So I have a certain HDF5 database I’d like to write to it a few datasets in parallel. Since I am a noob with mpi4py and I barely understand how it works, I asked for help from an AI,and together we sketched this minimal example Python script:
from mpi4py import MPI
import h5py
import numpy as np
import time
import os
# Monkey-patch h5py.Dataset with the append method
def append_h5py_dataset(self, value):
value = np.array(value)
if value.shape != self.shape[1:]:
raise ValueError(
f"value has shape {value.shape} while every line's shape in the "
f"data is {self.shape}."
)
self.resize(self.shape[0] + 1, axis=0)
self[-1] = value
h5py.Dataset.append = append_h5py_dataset
# Initialize MPI
comm = MPI.COMM_WORLD
rank = comm.Get_rank()
size = comm.Get_size()
# Abort if not run with mpirun
if size == 1:
raise RuntimeError("This script must be run with mpirun or mpiexec.")

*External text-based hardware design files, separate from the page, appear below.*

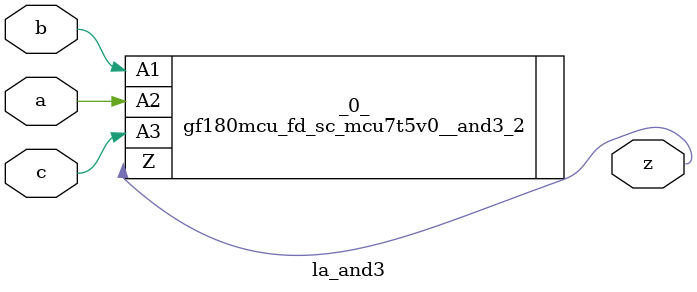
<source format=v>

/* Generated by Yosys 0.37 (git sha1 a5c7f69ed, clang 14.0.0-1ubuntu1.1 -fPIC -Os) */

module la_and3(a, b, c, z);
  input a;
  wire a;
  input b;
  wire b;
  input c;
  wire c;
  output z;
  wire z;
  gf180mcu_fd_sc_mcu7t5v0__and3_2 _0_ (
    .A1(b),
    .A2(a),
    .A3(c),
    .Z(z)
  );
endmodule

</source>
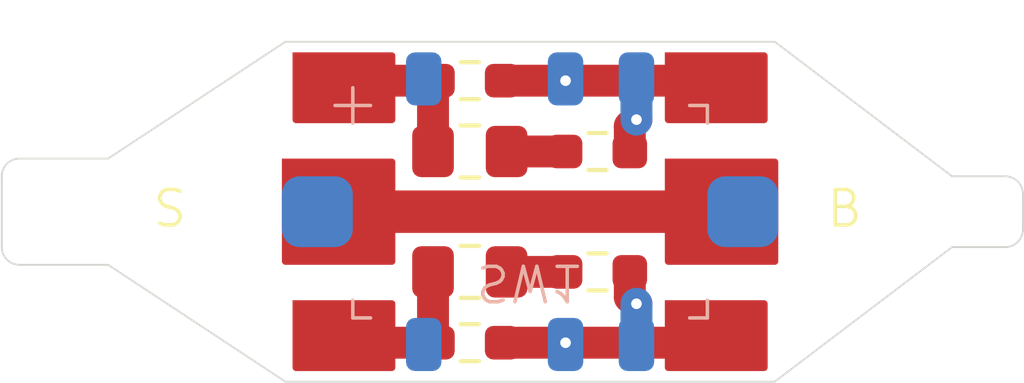
<source format=kicad_pcb>
(kicad_pcb (version 20221018) (generator pcbnew)

  (general
    (thickness 1.6)
  )

  (paper "A4")
  (layers
    (0 "F.Cu" signal)
    (31 "B.Cu" signal)
    (32 "B.Adhes" user "B.Adhesive")
    (33 "F.Adhes" user "F.Adhesive")
    (34 "B.Paste" user)
    (35 "F.Paste" user)
    (36 "B.SilkS" user "B.Silkscreen")
    (37 "F.SilkS" user "F.Silkscreen")
    (38 "B.Mask" user)
    (39 "F.Mask" user)
    (40 "Dwgs.User" user "User.Drawings")
    (41 "Cmts.User" user "User.Comments")
    (42 "Eco1.User" user "User.Eco1")
    (43 "Eco2.User" user "User.Eco2")
    (44 "Edge.Cuts" user)
    (45 "Margin" user)
    (46 "B.CrtYd" user "B.Courtyard")
    (47 "F.CrtYd" user "F.Courtyard")
    (48 "B.Fab" user)
    (49 "F.Fab" user)
    (50 "User.1" user)
    (51 "User.2" user)
    (52 "User.3" user)
    (53 "User.4" user)
    (54 "User.5" user)
    (55 "User.6" user)
    (56 "User.7" user)
    (57 "User.8" user)
    (58 "User.9" user)
  )

  (setup
    (pad_to_mask_clearance 0)
    (pcbplotparams
      (layerselection 0x00010f0_ffffffff)
      (plot_on_all_layers_selection 0x0000000_00000000)
      (disableapertmacros false)
      (usegerberextensions false)
      (usegerberattributes true)
      (usegerberadvancedattributes true)
      (creategerberjobfile false)
      (dashed_line_dash_ratio 12.000000)
      (dashed_line_gap_ratio 3.000000)
      (svgprecision 4)
      (plotframeref false)
      (viasonmask false)
      (mode 1)
      (useauxorigin false)
      (hpglpennumber 1)
      (hpglpenspeed 20)
      (hpglpendiameter 15.000000)
      (dxfpolygonmode true)
      (dxfimperialunits true)
      (dxfusepcbnewfont true)
      (psnegative false)
      (psa4output false)
      (plotreference true)
      (plotvalue true)
      (plotinvisibletext false)
      (sketchpadsonfab false)
      (subtractmaskfromsilk false)
      (outputformat 1)
      (mirror false)
      (drillshape 0)
      (scaleselection 1)
      (outputdirectory "")
    )
  )

  (net 0 "")
  (net 1 "Net-(C1-Pad1)")
  (net 2 "Net-(C1-Pad2)")
  (net 3 "Net-(C2-Pad2)")
  (net 4 "Net-(C2-Pad1)")
  (net 5 "Net-(J1-PadT)")
  (net 6 "Net-(J1-PadR)")
  (net 7 "unconnected-(SW1-Pad4)")
  (net 8 "unconnected-(SW1-Pad1)")
  (net 9 "Net-(R2-Pad1)")
  (net 10 "Net-(R3-Pad1)")

  (footprint "Resistor_SMD:R_0603_1608Metric_Pad0.98x0.95mm_HandSolder" (layer "F.Cu") (at -1.7 -3.7 180))

  (footprint "Capacitor_SMD:C_0805_2012Metric_Pad1.18x1.45mm_HandSolder" (layer "F.Cu") (at -1.7 -1.7 180))

  (footprint "Resistor_SMD:R_0603_1608Metric_Pad0.98x0.95mm_HandSolder" (layer "F.Cu") (at 1.9 1.7 180))

  (footprint "Resistor_SMD:R_0603_1608Metric_Pad0.98x0.95mm_HandSolder" (layer "F.Cu") (at -1.7 3.7 180))

  (footprint "Resistor_SMD:R_0603_1608Metric_Pad0.98x0.95mm_HandSolder" (layer "F.Cu") (at 1.9 -1.7 180))

  (footprint "Capacitor_SMD:C_0805_2012Metric_Pad1.18x1.45mm_HandSolder" (layer "F.Cu") (at -1.7 1.7 180))

  (footprint "mylib:CMS-2202TB_nopole" (layer "B.Cu") (at 0 0))

  (gr_rect (start -6.9 -1.4) (end -3.9 1.4)
    (stroke (width 0.2) (type solid)) (fill solid) (layer "F.Cu") (tstamp 2259d947-6b64-4396-b0ec-389e250a5f23))
  (gr_rect (start 3.9 -1.4) (end 6.9 1.4)
    (stroke (width 0.2) (type solid)) (fill solid) (layer "F.Cu") (tstamp 3042ee33-1d3f-4022-9844-2ec952ac5984))
  (gr_rect (start 3.9 2.6) (end 6.6 4.4)
    (stroke (width 0.2) (type solid)) (fill solid) (layer "F.Cu") (tstamp 4734ec2e-533c-4951-9f0a-421e1736f46d))
  (gr_rect (start 3.9 -4.4) (end 6.6 -2.6)
    (stroke (width 0.2) (type solid)) (fill solid) (layer "F.Cu") (tstamp 4d84d388-3a0a-47aa-b563-c52b47fa738c))
  (gr_rect (start -6.6 2.6) (end -3.9 4.4)
    (stroke (width 0.2) (type solid)) (fill solid) (layer "F.Cu") (tstamp 823519a1-7141-45a1-8de6-c77dffd5f386))
  (gr_rect (start -6.6 -4.4) (end -3.9 -2.6)
    (stroke (width 0.2) (type solid)) (fill solid) (layer "F.Cu") (tstamp a949a399-21c2-4674-9f61-9380d4e34b58))
  (gr_rect (start -5 -0.5) (end 5.5 0.5)
    (stroke (width 0.2) (type solid)) (fill solid) (layer "F.Cu") (tstamp b8c8fce4-63a5-4b6f-bb3b-c7256e90c698))
  (gr_rect (start -6.9 -1.4) (end -3.9 1.4)
    (stroke (width 0.2) (type solid)) (fill solid) (layer "F.Mask") (tstamp 260a1b0f-5fd1-4064-a665-73471f0169e3))
  (gr_rect (start -6.6 -4.4) (end -3.9 -2.6)
    (stroke (width 0.2) (type solid)) (fill solid) (layer "F.Mask") (tstamp 286e43e6-e11f-4852-9f78-270555b8df0f))
  (gr_rect (start 3.9 -4.4) (end 6.6 -2.6)
    (stroke (width 0.2) (type solid)) (fill solid) (layer "F.Mask") (tstamp 5387b7e0-f331-420f-8fc8-a13b2a225807))
  (gr_rect (start 3.9 2.6) (end 6.6 4.4)
    (stroke (width 0.2) (type solid)) (fill solid) (layer "F.Mask") (tstamp 6d0c146f-cc87-44f4-96c7-e610ff5908db))
  (gr_rect (start -6.6 2.6) (end -3.9 4.4)
    (stroke (width 0.2) (type solid)) (fill solid) (layer "F.Mask") (tstamp 7353f7b9-842d-43a5-b87d-169010583b0f))
  (gr_rect (start 3.9 -1.4) (end 6.9 1.4)
    (stroke (width 0.2) (type solid)) (fill solid) (layer "F.Mask") (tstamp c9e16d87-3863-4040-ad47-5655cc519be9))
  (gr_line (start -6.9 -4.8) (end 6.9 -4.8)
    (stroke (width 0.05) (type default)) (layer "Edge.Cuts") (tstamp 0ee2c62b-4787-4f9b-8e9c-f7d978fa5f9f))
  (gr_line (start 11.9 1) (end 6.9 4.8)
    (stroke (width 0.05) (type default)) (layer "Edge.Cuts") (tstamp 2de362f0-0682-40dc-a05c-1cd5ab6dcbe8))
  (gr_line (start -11.9 -1.5) (end -6.9 -4.8)
    (stroke (width 0.05) (type default)) (layer "Edge.Cuts") (tstamp 3740c1f6-fa90-4095-ad61-d291685a38d3))
  (gr_arc (start 13.9 0.5) (mid 13.753553 0.853553) (end 13.4 1)
    (stroke (width 0.05) (type default)) (layer "Edge.Cuts") (tstamp 3fd3a518-f6a9-4de1-b1cd-82fab546b550))
  (gr_arc (start 13.4 -1) (mid 13.753553 -0.853553) (end 13.9 -0.5)
    (stroke (width 0.05) (type default)) (layer "Edge.Cuts") (tstamp 8049e2a0-962b-4d2d-8b4a-dd3e58dedcda))
  (gr_line (start -11.9 1.5) (end -14.4 1.5)
    (stroke (width 0.05) (type default)) (layer "Edge.Cuts") (tstamp 80e232e8-e01e-4161-91aa-25ac0c288631))
  (gr_arc (start -14.4 1.5) (mid -14.753553 1.353553) (end -14.9 1)
    (stroke (width 0.05) (type default)) (layer "Edge.Cuts") (tstamp 84de4533-2ed8-4601-95f5-50031752362f))
  (gr_line (start -6.9 4.8) (end -11.9 1.5)
    (stroke (width 0.05) (type default)) (layer "Edge.Cuts") (tstamp 89ca36dc-27cd-43f6-baf8-9cc2eec6db0b))
  (gr_line (start 6.9 4.8) (end -6.9 4.8)
    (stroke (width 0.05) (type default)) (layer "Edge.Cuts") (tstamp 8e4167ac-cacd-48a7-9ad2-3963951d31b9))
  (gr_line (start 11.9 -1) (end 13.4 -1)
    (stroke (width 0.05) (type default)) (layer "Edge.Cuts") (tstamp 8f277c59-066b-4aa1-ba9d-130777691cba))
  (gr_line (start -14.9 1) (end -14.9 -1)
    (stroke (width 0.05) (type default)) (layer "Edge.Cuts") (tstamp 934651c1-64c0-4f93-84cb-e4f714593e48))
  (gr_line (start 6.9 -4.8) (end 11.9 -1)
    (stroke (width 0.05) (type default)) (layer "Edge.Cuts") (tstamp 9a568194-e97f-4849-8d5a-86352b823dae))
  (gr_line (start 13.9 -0.5) (end 13.9 0.5)
    (stroke (width 0.05) (type default)) (layer "Edge.Cuts") (tstamp cea0043d-64a4-4366-811f-cf036e005b42))
  (gr_line (start -14.4 -1.5) (end -11.9 -1.5)
    (stroke (width 0.05) (type default)) (layer "Edge.Cuts") (tstamp e2815732-d5fb-4c1e-be34-d5c7dc12df24))
  (gr_line (start 13.4 1) (end 11.9 1)
    (stroke (width 0.05) (type default)) (layer "Edge.Cuts") (tstamp f65c3cdb-edd2-4fd1-9552-e65799c0db88))
  (gr_arc (start -14.9 -1) (mid -14.753553 -1.353553) (end -14.4 -1.5)
    (stroke (width 0.05) (type default)) (layer "Edge.Cuts") (tstamp ffc5ed51-fd63-4173-b9e9-474664c2fb05))
  (gr_rect (start 6.9 -4.8) (end 11.9 4.8)
    (stroke (width 0.1) (type default)) (fill none) (layer "User.1") (tstamp 04a10bd7-99e3-4fba-a389-951c4b0f6d52))
  (gr_rect (start 13.4 0.5) (end 13.9 1)
    (stroke (width 0.1) (type default)) (fill none) (layer "User.1") (tstamp 06b22e60-4747-4d9c-a7c4-48af059934ee))
  (gr_rect (start -14.9 -1.5) (end -14.4 -1)
    (stroke (width 0.1) (type default)) (fill none) (layer "User.1") (tstamp 098b73dc-780a-4da4-af25-9d41b490a85c))
  (gr_rect (start -6.9 -4.8) (end 6.9 4.8)
    (stroke (width 0.1) (type solid)) (fill none) (layer "User.1") (tstamp 185b603e-8e65-484f-aa4c-cd9593e773fa))
  (gr_rect (start -11.9 -4.8) (end -6.9 4.8)
    (stroke (width 0.1) (type default)) (fill none) (layer "User.1") (tstamp 31c33a3a-859b-45dd-aca1-3b8cca319d45))
  (gr_rect (start 11.9 -1) (end 13.9 1)
    (stroke (width 0.1) (type default)) (fill none) (layer "User.1") (tstamp 4bb04789-509a-4763-81c6-81da7fb2a145))
  (gr_rect (start 13.4 -1) (end 13.9 -0.5)
    (stroke (width 0.1) (type default)) (fill none) (layer "User.1") (tstamp c570ccd4-13cc-40ca-bd71-7051b76ea536))
  (gr_rect (start -14.9 1) (end -14.4 1.5)
    (stroke (width 0.1) (type default)) (fill none) (layer "User.1") (tstamp cb549e1f-62e9-4a15-ba5d-cbd26fc0c585))
  (gr_rect (start -14.9 -1.5) (end -11.9 1.5)
    (stroke (width 0.1) (type default)) (fill none) (layer "User.1") (tstamp e43bac89-4b9b-4b2f-86a9-dc00e12bf1f7))
  (gr_text "S" (at -10.7 0.5) (layer "F.SilkS") (tstamp 0e7be13b-ebfe-4677-8980-a167048c9cb3)
    (effects (font (size 1 1) (thickness 0.1)) (justify left bottom))
  )
  (gr_text "B" (at 8.3 0.5) (layer "F.SilkS") (tstamp 275b867f-45f2-44a5-a3be-ddfa8f960a6e)
    (effects (font (size 1 1) (thickness 0.1)) (justify left bottom))
  )

  (segment (start 0.9875 1.7) (end -0.6625 1.7) (width 0.9) (layer "F.Cu") (net 1) (tstamp 9892a2bb-4cbc-45dc-bc88-8d54c118b56a))
  (segment (start -2.6125 3.7) (end -5.4 3.7) (width 0.9) (layer "F.Cu") (net 2) (tstamp 1493aa85-b812-4967-a4bd-8973de2425f0))
  (segment (start -2.7375 1.7) (end -2.7375 3.575) (width 0.9) (layer "F.Cu") (net 2) (tstamp 1ab7d4e8-4c38-49b8-a62f-71701d3df4a1))
  (segment (start -2.7375 3.575) (end -2.6125 3.7) (width 0.9) (layer "F.Cu") (net 2) (tstamp 76f11b3d-2dd9-4d93-8188-afc616c913ba))
  (segment (start -2.6125 -3.7) (end -5.3 -3.7) (width 0.9) (layer "F.Cu") (net 3) (tstamp a0c285d7-7449-4cea-9008-94e951ac46f5))
  (segment (start -2.7375 -1.7) (end -2.7375 -3.575) (width 0.9) (layer "F.Cu") (net 3) (tstamp ccda9995-946a-4096-a18b-1b6736ccd022))
  (segment (start -2.7375 -3.575) (end -2.6125 -3.7) (width 0.9) (layer "F.Cu") (net 3) (tstamp dd91b2df-4963-406f-a94c-e48530f5ae33))
  (segment (start 0.9875 -1.7) (end -0.6625 -1.7) (width 0.9) (layer "F.Cu") (net 4) (tstamp 613efea1-7546-41f3-ab1d-2cc3b800c50f))
  (segment (start 1 -3.7) (end 5.3 -3.7) (width 0.9) (layer "F.Cu") (net 5) (tstamp 1823b554-a8c9-46ec-928d-0f7884ac8146))
  (segment (start -0.7875 -3.7) (end 1 -3.7) (width 0.9) (layer "F.Cu") (net 5) (tstamp 8a24d58f-b054-466b-9f8b-e164e72bce21))
  (via (at 1 -3.7) (size 0.6) (drill 0.3) (layers "F.Cu" "B.Cu") (net 5) (tstamp 60c1ac4f-3f17-4313-b5dd-7556dc315a50))
  (segment (start -0.7875 3.7) (end 1 3.7) (width 0.9) (layer "F.Cu") (net 6) (tstamp 110d3a96-ed4c-4761-892f-c3dd1220fc28))
  (segment (start 1 3.7) (end 5.3 3.7) (width 0.9) (layer "F.Cu") (net 6) (tstamp 23bbb0f0-32af-45d7-ae29-f14db55cbf01))
  (via (at 1 3.7) (size 0.6) (drill 0.3) (layers "F.Cu" "B.Cu") (net 6) (tstamp 15260aac-011f-43f3-9318-94731789d654))
  (segment (start 2.8125 2.4125) (end 3 2.6) (width 0.9) (layer "F.Cu") (net 9) (tstamp 44ca397f-98ad-4c26-a260-061bd2488317))
  (segment (start 2.8125 1.7) (end 2.8125 2.4125) (width 0.9) (layer "F.Cu") (net 9) (tstamp a9e5cfd8-377b-46b8-8086-0dac4bf78934))
  (via (at 3 2.6) (size 0.6) (drill 0.3) (layers "F.Cu" "B.Cu") (net 9) (tstamp 06e7c779-7e44-478f-a198-4cde1f5fcaad))
  (segment (start 3 3.75) (end 3 2.6) (width 0.9) (layer "B.Cu") (net 9) (tstamp 2a9d85d7-e044-4b6d-bf21-ae1ae736dfeb))
  (segment (start 2.8125 -2.4125) (end 3 -2.6) (width 0.9) (layer "F.Cu") (net 10) (tstamp 27dd37c9-38da-4882-af90-84335b75199d))
  (segment (start 2.8125 -1.7) (end 2.8125 -2.4125) (width 0.9) (layer "F.Cu") (net 10) (tstamp 4562fe3d-98d3-4366-90d1-13bd4efa7341))
  (via (at 3 -2.6) (size 0.6) (drill 0.3) (layers "F.Cu" "B.Cu") (net 10) (tstamp 4264841f-6c44-47e7-9f54-6ec9041225d2))
  (segment (start 3 -3.75) (end 3 -2.6) (width 0.9) (layer "B.Cu") (net 10) (tstamp cf0121a5-043b-4cd6-891b-be13092b7392))

)

</source>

# List of integers between 10 and 20, size 6
integers = [12, 14, 16, 18, 11, 13]
# File path
file_path = "parallel_hdf5_example.h5"
# Remove the file if it exists (only rank 0 does this to avoid race conditions)
if rank == 0:
if os.path.exists(file_path):
os.remove(file_path)
comm.Barrier() # Synchronize all processes after file removal
# Function to process an integer
def process_integer(i):
rng = np.random.default_rng(i)
try:
with h5py.File(file_path, mode="a", driver='mpio', comm=comm) as h5file:
# Create dataset if it doesn't exist
if f"/{i}" not in h5file:
# Create dataset with a single float
h5file.create_dataset(f"/{i}", data=[rng.uniform(0, 1)], maxshape=(None,))
# Append data in a loop
dataset = h5file[f"/{i}"]
for _ in range(i): # Use `i` as the loop range
time.sleep(0.1) # Simulate intensive computation
new_data = rng.uniform(0, 1) # Single float
print(f"integer {i} gained new data {new_data}")
dataset.append(new_data) # Append directly (no list wrapping)
# Print completion message
print(f"Process {rank} finished processing integer {i}")
except Exception as e:
print(f"Process {rank} encountered an error while processing integer {i}: {e}")
# Distribute integers across processes
for idx, i in enumerate(integers):
if idx % size == rank:
print(f"Process {rank} processing integer {i}")
process_integer(i)
# Synchronize all processes
comm.Barrier()
if rank == 0:
print("All processes have finished.")
When running it, only the rank 0 process finishes processing it’s integer… If I add an h5file.flush()
statement right after the for _ in range(i)
loop, it hangs there and doesn’t print me the finished processing
line no matter what is the rank
… Also the except Exception
thing doesn’t print anything…
Any idea why is that? Maybe it is due to the way I append to the datasets? Is it a known issue that resizing datasets in parallel with mpi can cause issues?
Installed versions info:
h5py==3.12.1
(I know that 3.13.0 was just released but I haven’t tested it yet).mpi4py==4.0.1
(I know that4.0.3
was also recently released but it too wasn’t tested).